Vegas matchbooks, part 4


I have to say that I love the retro look on the inside of this matchbook. And not because it looks retro, but because it is retro. The Golden Gate Casino opened in 1955, and the Sal Sagev Hotel gets its name from “Las Vegas” being spelled backwards. Seriously.┬áThe casino owners bought out the hotel in 1974, so this matchbook probably dates from the 1960s or early 1970s. It’s even possible that this matchbook is older than I am.

In addition to the retro look, I like the blue tips on the matches. Most match books have white-tipped matches, and every so often there are yellow matches, perhaps because that’s the color that sulfur is in its natural state. So to have them colored blue like this had to involve someone making a request for it. But it’s distinctive, and that was probably the idea.

There are still lots more of these matchbooks to write about. These things are interesting in their own way, so I’ll probably be coming back to them from time to time. Earlier entries to this series are here and here and here, and the origin these posts is explained here.

Vegas matchbooks, part 1


Over the weekend, I acquired a large bag of matchbooks from casinos and other places in Las Vegas. They’ll be given to my cigar-smoking father-in-law as a holiday gift, but before that happens I’m going to pull a few out and display them in this space. Consider this the Vegas Matchbooks project.

Debbie and Alan, whoever they are, led things off a couple of days ago. But nothing about their wedding favor was connected to Vegas in any way. ┬áMaybe they got married in Vegas, and maybe they didn’t. But the Orleans–as pictured above–is definitely in Vegas, so this will be Part 1 of my project.

I googled The Orleans and was surprised to learn they’re still around. Many of the places represented in the matchbook bag are undoubtedly closed, because Vegas seems to rebuild itself on a regular basis. The Orleans opened in 1996, and because it’s located off the Strip, I’ve never been inside of it. I haven’t been to Vegas in over ten years, but The Orleans would have been there when I last visited. But there’s so much going on along the Strip that I wasn’t inclined to venture off of it.

The most interesting thing I learned about The Orleans is that George Carlin played his last show there, a few days before he died in 2008. I love George Carlin, and wish I could have seen him perform live. He did so many things, from movies to hosting the first episode of Saturday Night Live back in 1975 to giving us the seven words you can’t say on television. The first line of that routine is simply “I love words,” and I agree with him.

The underlying theme of that routine is that the words you can’t say are just words, like any others. But those words went all the way up to the Supreme Court, who determined that the federal government, through the FCC, can censor words when children are likely to be in the audience. I shudder to think what my children would be hearing on the radio nowadays without that ruling. I’m all for liberty, but I also have two kids to raise.

It’s worth noting that Carlin’s last show at The Orleans in 2008 wasn’t billed that way. He was a 71 year-old guy with a history of heart problems, so he wouldn’t be doing comedy forever. But he was going to keep on doing it for as long as he could. That’s how life is. You enjoy it while you can, because nobody really knows when their ride is going to come to an end.
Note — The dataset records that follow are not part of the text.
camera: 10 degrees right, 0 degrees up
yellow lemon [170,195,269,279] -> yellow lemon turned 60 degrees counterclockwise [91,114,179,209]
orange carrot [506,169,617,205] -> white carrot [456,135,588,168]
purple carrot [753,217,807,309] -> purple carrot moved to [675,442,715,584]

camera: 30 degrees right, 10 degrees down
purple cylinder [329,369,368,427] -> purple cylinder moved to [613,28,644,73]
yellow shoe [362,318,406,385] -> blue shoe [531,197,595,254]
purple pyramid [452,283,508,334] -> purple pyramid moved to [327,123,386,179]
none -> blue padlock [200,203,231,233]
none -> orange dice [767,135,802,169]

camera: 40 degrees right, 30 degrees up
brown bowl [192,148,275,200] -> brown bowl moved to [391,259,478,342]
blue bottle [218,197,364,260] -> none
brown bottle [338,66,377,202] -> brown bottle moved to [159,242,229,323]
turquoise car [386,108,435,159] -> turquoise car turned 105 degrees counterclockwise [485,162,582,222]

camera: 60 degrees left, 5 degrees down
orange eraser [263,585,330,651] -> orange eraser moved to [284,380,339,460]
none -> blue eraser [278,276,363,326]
More matchbooks will follow over the coming few days, before I give these things away. I’m trying to show how inspiration comes in a lot of different forms, even if it’s something as mundane as a matchbook.

Something from another time and place


There’s a reason I go to estate sales. There are several reasons, really, but one of the biggest is that I like looking for unusual things. And if I can get them for cheap, so much the better.

Today was just such an example. A man with an apparent love for all things Vegas must have recently passed, and people had descended on his house to pick through the things he didn’t need anymore. I stopped in, headed for the basement–since that’s where the most interesting things usually are–and found the perfect holiday present for my father-in-law. I very much doubt he reads this blog, so I can write about it here.

What I found, and purchased for the grand sum of two dollars, was an enormous zip-lock bag, filled with matchbooks and match boxes from various Las Vegas casinos. Many of the places probably don’t exist anymore, which makes them all the more interesting. As a cigar aficionado, and a seemingly part-time Vegas resident himself, this is something that he’s never received before, and never will again. Sometimes the best gifts just present themselves.

But the most fascinating match box of all, at least in my mind, is the one that I scanned and am presenting above. I’m not sure who Debbie and Alan are, but thirty-two years ago they got married–where, I can’t tell–and they had match boxes printed up with their names and their wedding date on it. Would anyone think to do such a thing today, when smoking has undergone such a dramatic shift in public opinion? I can’t believe that they would.

Other matchbooks may be presented here, if something interesting reveals itself. But for now, I can only hope that Debbie and Alan are happy with their spouses, whether they are listed on that matchbox or not.